Percentage of GPU-hours that could run on 40 GB MIG instance = 21%


Note that the 21% is a lower bound because some jobs use less than 40 GB of GPU memory and up to 64 CPU-cores and 384 of CPU memory. If one uses thresholds of 64 cores, 384GB CPU, 40GB GPU, <50% GPU util, then the percentage is 26%. Also, for multinode jobs, we use the max memory usage per GPU and the max utilization per GPU.

Another interesting set of thresholds is to ignore GPU utilization and just look at <6 core, < 125 GB CPU, and < 40GB GPU. In this case the number is 63%.

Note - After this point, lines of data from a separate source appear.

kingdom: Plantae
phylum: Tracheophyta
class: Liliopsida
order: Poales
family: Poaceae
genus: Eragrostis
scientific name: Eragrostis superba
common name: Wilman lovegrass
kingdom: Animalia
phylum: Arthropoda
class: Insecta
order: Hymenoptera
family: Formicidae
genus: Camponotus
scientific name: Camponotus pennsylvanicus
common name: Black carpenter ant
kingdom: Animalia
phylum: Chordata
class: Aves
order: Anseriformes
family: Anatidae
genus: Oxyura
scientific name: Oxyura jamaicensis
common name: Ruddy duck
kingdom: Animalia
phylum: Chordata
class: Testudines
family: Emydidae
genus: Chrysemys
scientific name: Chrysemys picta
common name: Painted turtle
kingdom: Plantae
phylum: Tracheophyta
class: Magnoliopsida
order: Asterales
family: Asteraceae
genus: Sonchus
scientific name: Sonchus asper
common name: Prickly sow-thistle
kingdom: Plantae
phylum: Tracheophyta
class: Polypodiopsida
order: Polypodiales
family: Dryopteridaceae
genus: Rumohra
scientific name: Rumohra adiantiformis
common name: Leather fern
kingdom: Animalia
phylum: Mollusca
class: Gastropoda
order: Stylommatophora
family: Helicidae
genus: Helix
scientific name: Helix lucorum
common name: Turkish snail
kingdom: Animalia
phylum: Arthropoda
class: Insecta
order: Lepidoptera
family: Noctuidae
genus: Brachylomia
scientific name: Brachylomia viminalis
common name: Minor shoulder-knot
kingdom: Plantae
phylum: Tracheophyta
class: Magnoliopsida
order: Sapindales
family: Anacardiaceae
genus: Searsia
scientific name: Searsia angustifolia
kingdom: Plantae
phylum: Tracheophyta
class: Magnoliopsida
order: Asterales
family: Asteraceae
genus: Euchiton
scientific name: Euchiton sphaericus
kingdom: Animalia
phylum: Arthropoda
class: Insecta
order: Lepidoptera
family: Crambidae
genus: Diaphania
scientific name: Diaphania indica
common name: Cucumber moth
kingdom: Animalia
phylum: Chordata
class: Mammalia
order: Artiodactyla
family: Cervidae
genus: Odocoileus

Unfortunately, we do not have SM% or occupancy which are much better indicators of how much of the GPU is being used. A code with high GPU utilization and low SM% will run just as fast on a MIG instance.

Let's take the value as 24%.

There are 316 A100 GPUs in the public pool on Della. There are already 40 GPUs with only 40GB which can account for about half of the needed 24%. An additional 36 40GB GPUs are needed to cover the entire 24%.

# Final Recommendation

Convert between 16 to 20 of the 80GB A100s (4 or 5 nodes) into between 32 to 40 40GB MIG instances. If all goes well then we could convert more.